The point of intersection, $\color{darkgreen}g$, of the darkgreen circle with the gray circle centered at $\color{maroon}d$ is the final vertex of the square.
Justification of step 5:
From step 1., $\color{maroon}{aboc}$ is a rhombus with common side length $ l(\color{maroon}{co})$. Since the point $\color{pink}e$ is equidistant to the points $\color{maroon}c$ and $\color{maroon}d$ , the segment $\color{pink}e\color{maroon}o$ is perpendicular to the segment $\color{maroon}{cd}$. Since $\color{pink}f$ is equidistant to the points $\color{maroon}c$ and $\color{maroon}d$, the points $\color{pink}e$, $\color{pink}f$, and $\color{maroon}o$ are colinear and the segment $of$ is perpendicular to the segment $\color{maroon}od$.

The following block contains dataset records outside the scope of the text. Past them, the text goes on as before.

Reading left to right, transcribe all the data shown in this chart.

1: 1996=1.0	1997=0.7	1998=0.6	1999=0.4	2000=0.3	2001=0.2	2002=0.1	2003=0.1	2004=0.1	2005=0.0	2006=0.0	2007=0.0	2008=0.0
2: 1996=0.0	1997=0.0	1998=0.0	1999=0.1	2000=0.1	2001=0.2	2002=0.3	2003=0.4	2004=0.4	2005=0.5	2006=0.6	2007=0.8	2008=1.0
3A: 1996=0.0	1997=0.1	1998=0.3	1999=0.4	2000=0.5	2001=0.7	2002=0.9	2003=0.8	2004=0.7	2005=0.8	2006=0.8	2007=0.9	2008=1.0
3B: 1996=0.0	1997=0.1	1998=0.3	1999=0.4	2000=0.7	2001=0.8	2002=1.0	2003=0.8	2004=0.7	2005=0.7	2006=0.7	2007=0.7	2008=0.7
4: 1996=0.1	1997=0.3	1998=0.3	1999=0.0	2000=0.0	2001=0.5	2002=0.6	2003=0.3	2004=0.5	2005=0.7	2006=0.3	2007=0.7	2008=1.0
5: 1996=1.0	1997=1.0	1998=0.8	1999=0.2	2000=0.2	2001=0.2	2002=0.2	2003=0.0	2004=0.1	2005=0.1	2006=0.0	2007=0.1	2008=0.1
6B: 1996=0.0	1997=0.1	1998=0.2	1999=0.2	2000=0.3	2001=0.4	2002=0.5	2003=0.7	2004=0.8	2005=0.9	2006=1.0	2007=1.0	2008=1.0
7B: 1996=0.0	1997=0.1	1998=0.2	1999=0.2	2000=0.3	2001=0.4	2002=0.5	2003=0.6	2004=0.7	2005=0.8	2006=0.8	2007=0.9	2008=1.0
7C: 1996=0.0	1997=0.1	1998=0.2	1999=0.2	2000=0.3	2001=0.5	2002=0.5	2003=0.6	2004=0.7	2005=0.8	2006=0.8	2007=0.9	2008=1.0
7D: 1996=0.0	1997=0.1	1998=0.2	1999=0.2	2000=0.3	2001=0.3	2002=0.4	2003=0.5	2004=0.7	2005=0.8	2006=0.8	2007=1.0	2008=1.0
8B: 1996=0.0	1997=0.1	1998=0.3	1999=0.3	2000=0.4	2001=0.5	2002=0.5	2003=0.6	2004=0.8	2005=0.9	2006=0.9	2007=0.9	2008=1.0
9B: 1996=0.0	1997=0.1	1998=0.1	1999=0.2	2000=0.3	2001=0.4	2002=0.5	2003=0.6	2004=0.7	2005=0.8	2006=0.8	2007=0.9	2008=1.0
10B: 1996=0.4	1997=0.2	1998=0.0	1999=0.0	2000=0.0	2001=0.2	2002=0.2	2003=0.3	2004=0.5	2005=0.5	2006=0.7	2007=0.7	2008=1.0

We need to show that $l(fo)=l(co)$. Proceeding with some abuse of notation:
Considering the rhombus $aboc$, we have $ cb^2+ao^2=2(ac^2+co^2 ); $ or, since $ao=co=ac$, $ cb^2=3co^2. $ Since $cb=ce$, we have $\tag{1} ce^2=3co^2 $
Considering now the right triangle $ceo$: $\tag{2} ce^2=eo^2+co^2. $ Combining equations $(1)$ and $(2)$: $\tag{3} eo^2=2co^2. $
Considering now the right triangle $cfo$: $\tag{4} cf^2=fo^2+co^2 $ since $cf=oe$: $\tag{5} oe^2=fo^2+co^2 $ From $(3)$ and $(5)$ now, we finally obtain $ fo=co, $ as desired.